## TEXT SHOWN

************

A profound schism emerged, cleaving society into two groups speaking different languages:
- The PMC’s Language: Abstract and academic, focused on "equity," "privilege," and "intersectionality." It was a complex grammar used to signal membership in the enlightened class.
- Labor's Language: Concrete and material, focused on gas prices, inflation, job security, and the rising cost of living.
While working people worried about their economic survival, a class of managers was busy policing pronouns and denouncing historical figures. The constant hum of "permitted agitation" began to feel like a moral police state, run by people who had no idea what their lives were actually like.
Part 4: The Rebellion of the Clown Prince
Into this vacuum of understanding and respect stepped Donald Trump. His political genius was realizing that for millions of alienated people, the antidote to a joyless moral state wasn't a better argument—it was a good laugh.
He didn’t offer a coherent ideology. He offered a vibe. He offered permission to be incorrect, to ignore the rules, to punch back at the condescending elite. His entire political project was a carnival of transgression.
Labor rebelled. But not as a unified class demanding economic justice, but as a fractured cultural tribe seeking revenge. They voted for the one person who promised to attack the liberal and woke values of the managers who, from their perspective, held them in contempt. Trump’s promise wasn’t just policy; it was to make life FUN again.
This is the tragic feedback loop we are caught in. A movement born from a desire for justice was co-opted to protect capital. This co-option created a cultural schism so deep that it fueled a populist rage. That rage, in turn, only serves to further entrench the power of the very elites it purports to despise, while leaving the economic machinery untouched. The steam from the pressure valve didn't just dissipate; it condensed into a political storm, and we are all living in the wreckage.

************

## THE DATA
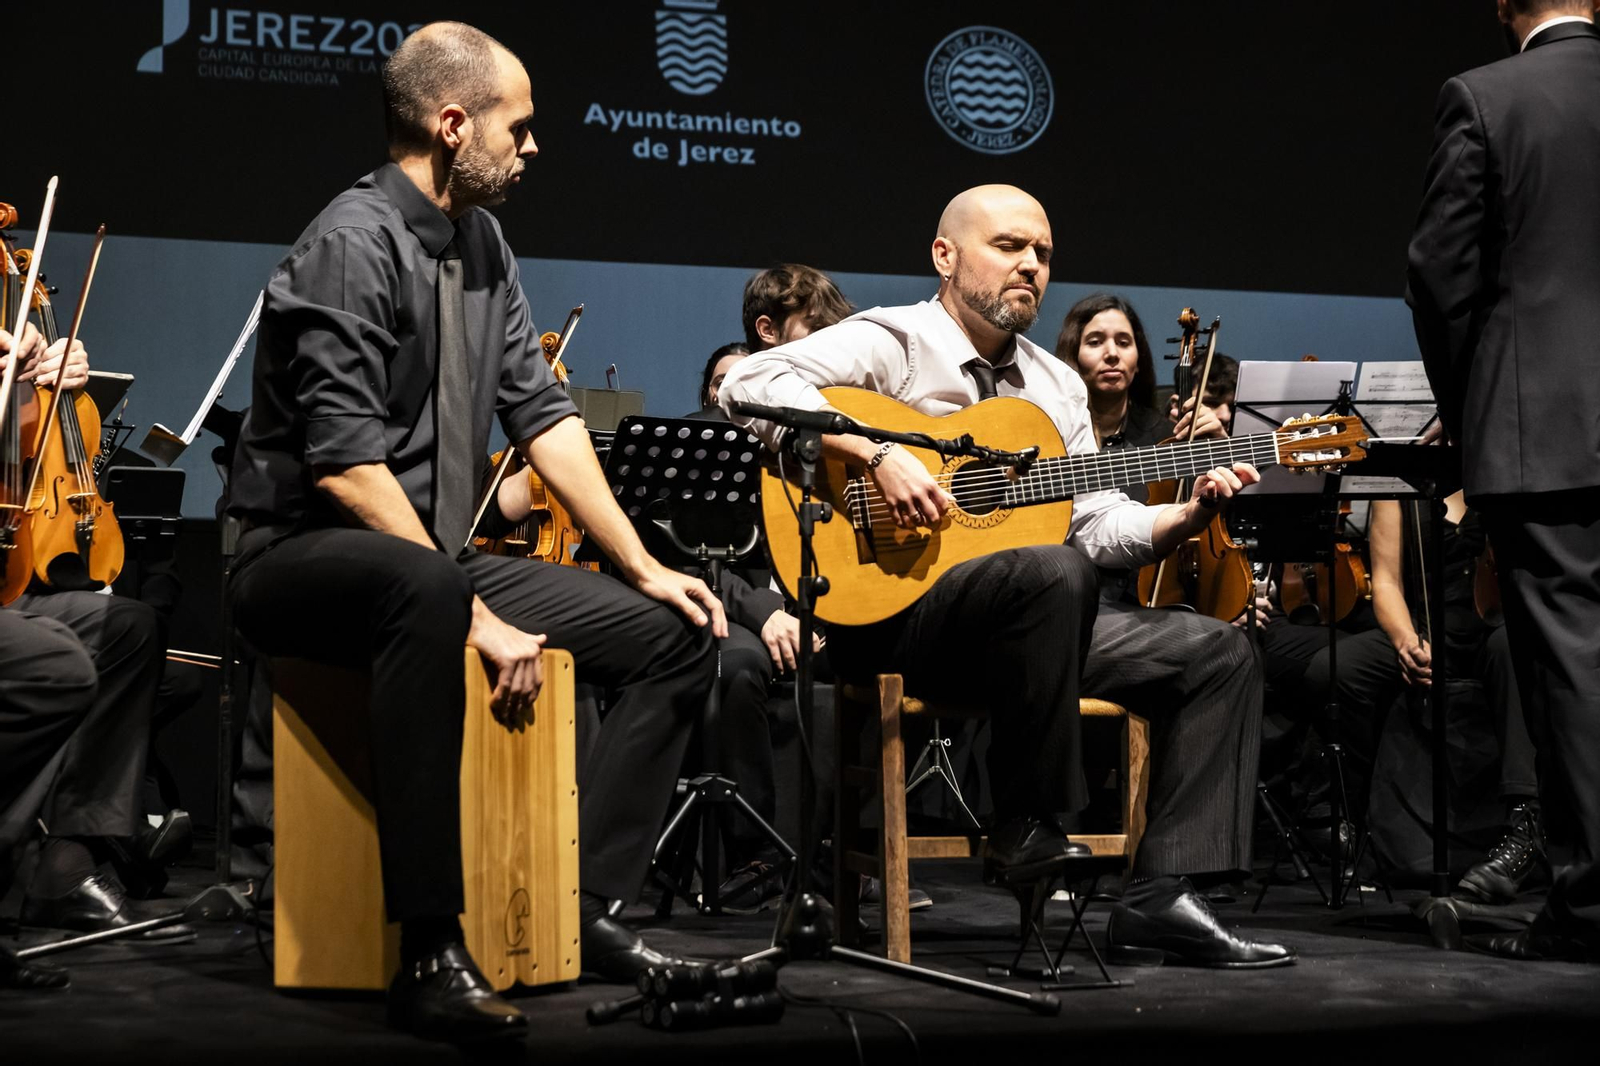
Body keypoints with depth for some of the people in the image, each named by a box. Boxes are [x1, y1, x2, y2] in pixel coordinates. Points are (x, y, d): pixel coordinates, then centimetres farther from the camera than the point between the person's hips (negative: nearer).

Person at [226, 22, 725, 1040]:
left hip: (438, 556, 9)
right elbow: (345, 466, -24)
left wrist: (644, 566, 2)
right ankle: (431, 952, -40)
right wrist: (474, 613, -26)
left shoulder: (481, 242, 9)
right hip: (308, 557, -9)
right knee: (426, 592, -43)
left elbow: (543, 412, 9)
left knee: (678, 633, 1)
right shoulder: (355, 244, -17)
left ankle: (587, 902, 2)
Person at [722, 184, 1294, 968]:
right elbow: (748, 383, -19)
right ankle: (1026, 833, -22)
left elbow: (1098, 522, 15)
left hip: (1031, 629, 8)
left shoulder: (1056, 385, 19)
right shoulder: (890, 343, -4)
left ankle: (1160, 896, -7)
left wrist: (1189, 515, -4)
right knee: (1055, 573, -37)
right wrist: (877, 455, -27)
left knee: (1217, 652, -1)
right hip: (886, 615, -8)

************

## ASSIGNMENT 1
In the text on the class schism, which things is Labor's Language said to focus on? List every one.
## ASSIGNMENT 2
According to the text on the class schism, what did Donald Trump offer instead of a coherent ideology?
## ASSIGNMENT 3
From the text on the class schism, return the passage that begins at the words "He didn’t offer" and stops after "carnival of transgression.".
You won't need the entries for any of this.

## RESPONSE 1
gas prices, inflation, job security, the rising cost of living

## RESPONSE 2
He offered a vibe.

## RESPONSE 3
He didn’t offer a coherent ideology. He offered a vibe. He offered permission to be incorrect, to ignore the rules, to punch back at the condescending elite. His entire political project was a carnival of transgression.